President Obama’s economic recovery program has done a lot of good for working people-creating or saving more than 2 million jobs. But the reality is that 2 million jobs is just 18 percent of the hole in our labor market.
The jobs hole and the decades-long stagnation in real wages-are the source of the anger that echoes across our political landscape. People areincensed by the government‘s inability to halt massive job loss and declining living standards, on the one hand, and the comparative ease with which government led by both parties has made the world safe again for JP Morgan, Goldman Sachs and Citigroup, on the other hand.
Rescuing the big banks hasn’t done much for Main Street. The very same financial institutions that got bailed out have not only cut way back on lending to business, they have never stopped foreclosing on American families‘ homes.
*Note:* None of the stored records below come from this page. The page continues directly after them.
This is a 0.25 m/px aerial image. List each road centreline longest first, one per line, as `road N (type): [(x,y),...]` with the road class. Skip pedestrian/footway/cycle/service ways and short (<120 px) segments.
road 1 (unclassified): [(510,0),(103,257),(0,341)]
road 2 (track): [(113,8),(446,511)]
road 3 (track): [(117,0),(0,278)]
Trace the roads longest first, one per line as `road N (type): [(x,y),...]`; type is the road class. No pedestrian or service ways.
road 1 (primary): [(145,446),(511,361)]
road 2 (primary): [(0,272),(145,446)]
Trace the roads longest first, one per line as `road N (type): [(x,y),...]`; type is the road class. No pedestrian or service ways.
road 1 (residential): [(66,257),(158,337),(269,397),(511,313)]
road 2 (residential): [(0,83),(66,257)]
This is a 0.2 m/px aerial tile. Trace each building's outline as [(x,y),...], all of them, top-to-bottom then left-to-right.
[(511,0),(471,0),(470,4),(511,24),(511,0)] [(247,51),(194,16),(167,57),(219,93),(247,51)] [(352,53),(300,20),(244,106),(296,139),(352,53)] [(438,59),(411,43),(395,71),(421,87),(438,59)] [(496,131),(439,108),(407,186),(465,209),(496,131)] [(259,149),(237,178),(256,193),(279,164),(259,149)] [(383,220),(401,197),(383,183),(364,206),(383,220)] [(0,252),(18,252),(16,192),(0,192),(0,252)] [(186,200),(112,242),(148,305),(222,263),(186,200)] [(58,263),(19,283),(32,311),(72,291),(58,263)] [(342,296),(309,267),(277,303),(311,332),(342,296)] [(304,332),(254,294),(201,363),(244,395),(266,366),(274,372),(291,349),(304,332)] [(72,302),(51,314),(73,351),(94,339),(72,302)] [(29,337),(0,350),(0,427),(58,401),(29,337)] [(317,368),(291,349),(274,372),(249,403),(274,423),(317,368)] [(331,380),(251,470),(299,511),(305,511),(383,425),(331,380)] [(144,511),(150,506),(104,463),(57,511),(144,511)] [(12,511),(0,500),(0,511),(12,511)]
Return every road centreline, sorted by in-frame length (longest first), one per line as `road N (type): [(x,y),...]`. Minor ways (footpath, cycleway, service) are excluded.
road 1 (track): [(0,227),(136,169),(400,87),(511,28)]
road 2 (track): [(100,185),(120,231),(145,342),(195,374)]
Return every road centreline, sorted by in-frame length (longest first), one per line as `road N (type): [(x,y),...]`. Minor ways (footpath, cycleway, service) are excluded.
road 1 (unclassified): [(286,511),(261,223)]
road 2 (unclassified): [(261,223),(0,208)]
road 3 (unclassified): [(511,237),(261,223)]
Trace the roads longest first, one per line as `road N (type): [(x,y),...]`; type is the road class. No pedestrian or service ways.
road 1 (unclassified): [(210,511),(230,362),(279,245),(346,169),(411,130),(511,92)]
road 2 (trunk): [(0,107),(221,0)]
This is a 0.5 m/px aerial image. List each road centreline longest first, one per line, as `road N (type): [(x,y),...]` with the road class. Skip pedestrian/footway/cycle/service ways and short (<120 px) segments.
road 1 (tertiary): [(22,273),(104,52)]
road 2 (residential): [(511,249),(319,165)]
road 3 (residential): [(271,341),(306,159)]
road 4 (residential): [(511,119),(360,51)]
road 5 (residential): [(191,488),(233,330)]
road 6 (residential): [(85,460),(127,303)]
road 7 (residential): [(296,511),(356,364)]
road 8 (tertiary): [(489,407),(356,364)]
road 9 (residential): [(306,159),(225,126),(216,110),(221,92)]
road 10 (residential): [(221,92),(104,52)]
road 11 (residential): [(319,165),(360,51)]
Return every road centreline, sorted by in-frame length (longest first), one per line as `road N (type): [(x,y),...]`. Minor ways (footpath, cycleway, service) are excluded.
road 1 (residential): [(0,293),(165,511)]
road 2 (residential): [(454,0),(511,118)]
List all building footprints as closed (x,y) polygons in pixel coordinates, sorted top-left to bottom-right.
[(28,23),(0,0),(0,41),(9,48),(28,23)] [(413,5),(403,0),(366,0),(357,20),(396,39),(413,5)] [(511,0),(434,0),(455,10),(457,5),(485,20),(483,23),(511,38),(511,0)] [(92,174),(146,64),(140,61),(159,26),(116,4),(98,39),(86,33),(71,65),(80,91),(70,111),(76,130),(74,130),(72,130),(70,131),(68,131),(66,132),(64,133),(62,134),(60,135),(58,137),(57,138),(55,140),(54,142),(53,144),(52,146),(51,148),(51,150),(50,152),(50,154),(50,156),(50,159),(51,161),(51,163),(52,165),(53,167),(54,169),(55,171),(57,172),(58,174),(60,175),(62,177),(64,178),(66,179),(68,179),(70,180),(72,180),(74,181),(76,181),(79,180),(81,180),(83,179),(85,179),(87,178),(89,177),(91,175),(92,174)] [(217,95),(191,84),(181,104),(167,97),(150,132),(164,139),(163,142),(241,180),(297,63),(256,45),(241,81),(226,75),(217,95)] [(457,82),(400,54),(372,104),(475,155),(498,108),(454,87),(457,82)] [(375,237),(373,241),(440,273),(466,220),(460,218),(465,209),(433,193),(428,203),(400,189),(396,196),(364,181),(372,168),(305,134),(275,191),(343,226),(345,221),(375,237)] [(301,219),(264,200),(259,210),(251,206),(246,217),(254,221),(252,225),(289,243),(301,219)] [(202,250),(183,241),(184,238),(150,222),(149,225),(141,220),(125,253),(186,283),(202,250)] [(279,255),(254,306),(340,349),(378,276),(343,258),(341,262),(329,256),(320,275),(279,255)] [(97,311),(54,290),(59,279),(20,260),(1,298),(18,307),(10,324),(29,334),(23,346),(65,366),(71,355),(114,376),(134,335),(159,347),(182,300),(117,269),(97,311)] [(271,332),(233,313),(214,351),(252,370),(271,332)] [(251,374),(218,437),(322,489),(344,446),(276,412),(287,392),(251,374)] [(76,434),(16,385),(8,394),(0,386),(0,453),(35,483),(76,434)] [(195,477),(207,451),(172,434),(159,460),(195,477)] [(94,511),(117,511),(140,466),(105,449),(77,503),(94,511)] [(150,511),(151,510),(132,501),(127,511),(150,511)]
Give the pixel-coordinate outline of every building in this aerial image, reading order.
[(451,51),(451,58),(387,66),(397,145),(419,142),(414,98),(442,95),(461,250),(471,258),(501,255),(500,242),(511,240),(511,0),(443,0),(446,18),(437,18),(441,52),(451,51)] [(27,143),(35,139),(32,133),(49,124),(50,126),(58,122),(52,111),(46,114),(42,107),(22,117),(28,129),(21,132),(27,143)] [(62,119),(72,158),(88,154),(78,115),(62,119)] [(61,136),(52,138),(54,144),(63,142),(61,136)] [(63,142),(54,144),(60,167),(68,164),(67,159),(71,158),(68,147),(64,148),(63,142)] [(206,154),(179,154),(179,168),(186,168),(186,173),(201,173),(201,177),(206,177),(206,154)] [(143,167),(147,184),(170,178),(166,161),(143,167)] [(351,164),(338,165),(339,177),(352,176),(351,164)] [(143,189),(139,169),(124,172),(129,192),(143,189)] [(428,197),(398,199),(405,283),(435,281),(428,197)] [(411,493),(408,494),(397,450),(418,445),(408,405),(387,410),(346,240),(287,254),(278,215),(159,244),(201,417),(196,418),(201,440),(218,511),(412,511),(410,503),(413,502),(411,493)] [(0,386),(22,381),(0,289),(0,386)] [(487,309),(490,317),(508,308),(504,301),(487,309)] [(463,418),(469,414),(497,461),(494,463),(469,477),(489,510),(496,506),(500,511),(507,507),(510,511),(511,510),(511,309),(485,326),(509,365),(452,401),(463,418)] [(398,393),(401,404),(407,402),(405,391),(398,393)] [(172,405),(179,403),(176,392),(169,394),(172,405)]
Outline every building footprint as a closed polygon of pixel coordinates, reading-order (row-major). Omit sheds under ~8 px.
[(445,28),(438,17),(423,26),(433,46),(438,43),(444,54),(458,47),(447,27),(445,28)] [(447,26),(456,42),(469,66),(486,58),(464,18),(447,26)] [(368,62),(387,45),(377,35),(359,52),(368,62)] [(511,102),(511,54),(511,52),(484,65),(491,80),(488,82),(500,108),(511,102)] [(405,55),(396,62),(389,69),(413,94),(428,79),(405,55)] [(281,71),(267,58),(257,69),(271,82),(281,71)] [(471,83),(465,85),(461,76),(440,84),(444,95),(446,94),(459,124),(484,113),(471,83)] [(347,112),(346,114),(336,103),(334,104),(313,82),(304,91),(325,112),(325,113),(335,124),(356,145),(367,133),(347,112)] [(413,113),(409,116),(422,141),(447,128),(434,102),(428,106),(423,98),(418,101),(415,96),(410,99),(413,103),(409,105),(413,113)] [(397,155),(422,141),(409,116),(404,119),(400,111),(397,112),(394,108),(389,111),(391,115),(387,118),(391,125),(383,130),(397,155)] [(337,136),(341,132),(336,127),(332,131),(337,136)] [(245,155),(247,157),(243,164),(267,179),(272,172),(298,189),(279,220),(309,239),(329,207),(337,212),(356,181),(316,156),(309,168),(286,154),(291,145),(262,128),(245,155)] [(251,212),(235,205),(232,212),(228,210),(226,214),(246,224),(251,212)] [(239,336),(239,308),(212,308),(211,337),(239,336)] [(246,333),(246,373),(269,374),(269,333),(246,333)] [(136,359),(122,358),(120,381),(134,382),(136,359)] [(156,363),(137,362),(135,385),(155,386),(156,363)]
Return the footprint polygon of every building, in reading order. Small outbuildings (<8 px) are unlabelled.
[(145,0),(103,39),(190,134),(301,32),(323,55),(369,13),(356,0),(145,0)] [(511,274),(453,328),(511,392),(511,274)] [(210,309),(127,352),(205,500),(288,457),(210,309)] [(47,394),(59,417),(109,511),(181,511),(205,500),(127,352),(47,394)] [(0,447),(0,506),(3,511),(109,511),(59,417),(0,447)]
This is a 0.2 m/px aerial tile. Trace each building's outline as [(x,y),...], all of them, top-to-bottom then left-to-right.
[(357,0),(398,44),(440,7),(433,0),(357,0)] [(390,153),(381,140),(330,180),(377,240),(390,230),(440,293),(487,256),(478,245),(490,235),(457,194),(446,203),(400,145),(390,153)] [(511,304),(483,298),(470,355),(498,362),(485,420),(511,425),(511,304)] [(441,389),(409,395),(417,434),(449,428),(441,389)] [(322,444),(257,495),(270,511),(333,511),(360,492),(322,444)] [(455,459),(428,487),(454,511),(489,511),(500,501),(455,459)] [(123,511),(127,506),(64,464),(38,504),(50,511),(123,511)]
The fact is that for a generation we have built our economy on a lie that we can have a low-wage, high-consumption society and paper over the contradiction with cheap credit funded by our foreign trading partners and financial sector profits made by taking a cut of the flow of cheap credit.
So now a lot of Americans are angry. And we should be angry. And just as we have seen throughout history, there are plenty of purveyors of hate and division looking to profit from our hurt and our anger.
I am a student of history, and now is the time to remember our history as a nation. Remember that when President Franklin Roosevelt said, “We have nothing to fear but fear itself.”
Remember that when President John F. Kennedy stepped off the plane in Dallas on November 22, 1963, radio voices were calling for violence against the President of the United States. And the violence came-and took John and Robert Kennedy and Martin Luther King and Medgar Evers and so many others.
But in the United States, we chose to turn away from the voices of hatred at those critical moments in the twentieth century. In much of Europe, racial hatred and political violence prevailed in response to the mass unemployment of the Great Depression. And in the end, we had to rescue those countries from fascism-from the horrible consequences of the failure of their societies to speak to the pain and anger bred by mass unemployment.
Why did our democracy endure through the Great Depression? Because working people discovered it was possible to elect leaders who would fight for them and not for the financial barons who had brought on the catastrophe. Because our politics offered a real choice besides greed and hatred. Because our leaders inspired the confidence to reject hate and charted a path to higher ground through broadly shared prosperity.
This is a similar moment. Our politics have been dominated by greed and the forces of money for a generation. Now, amid the wreckage that came from that experiment, we hear the voices of hatred, of racism and homophobia.
At this moment of economic pain and anger, political intellectuals face a great choice-whether to be servants or critics of economic privilege. And I think this is an important point to make here at Harvard. The economic elites at JP Morgan Chase, Goldman Sachs and the other big Wall Street banks are happy to hire intellectual servants wherever they can find them. But the stronger the alliance between intellectuals and economic elites, the more the forces of hatred-of anti-intellectualism-will grow. If you want to fight the forces of hatred, you have to help empower the forces of righteous anger.
And at this moment, the labor movement is working to give voice to the justified anger of the American people. We need help. We need public intellectuals who will help design the policies that will replace the bubble economy with a real, sustainable economy that works for all of us.
Working people want an American economy that creates good jobs, where wealth is fairly shared, and where the economic life of our nation is about solving big problems like the threat of climate change rather than creating big problems like the foreclosure crisis. We know that growing inequality undermines our ability to grow as a nation by squandering the talents and the contributions of our people and consigning entire communities to stagnation and failure. But despite our best efforts, we have endured ageneration of stagnant wages and collapsing benefits-a generation where the labor movement has been much more about defense than about offense.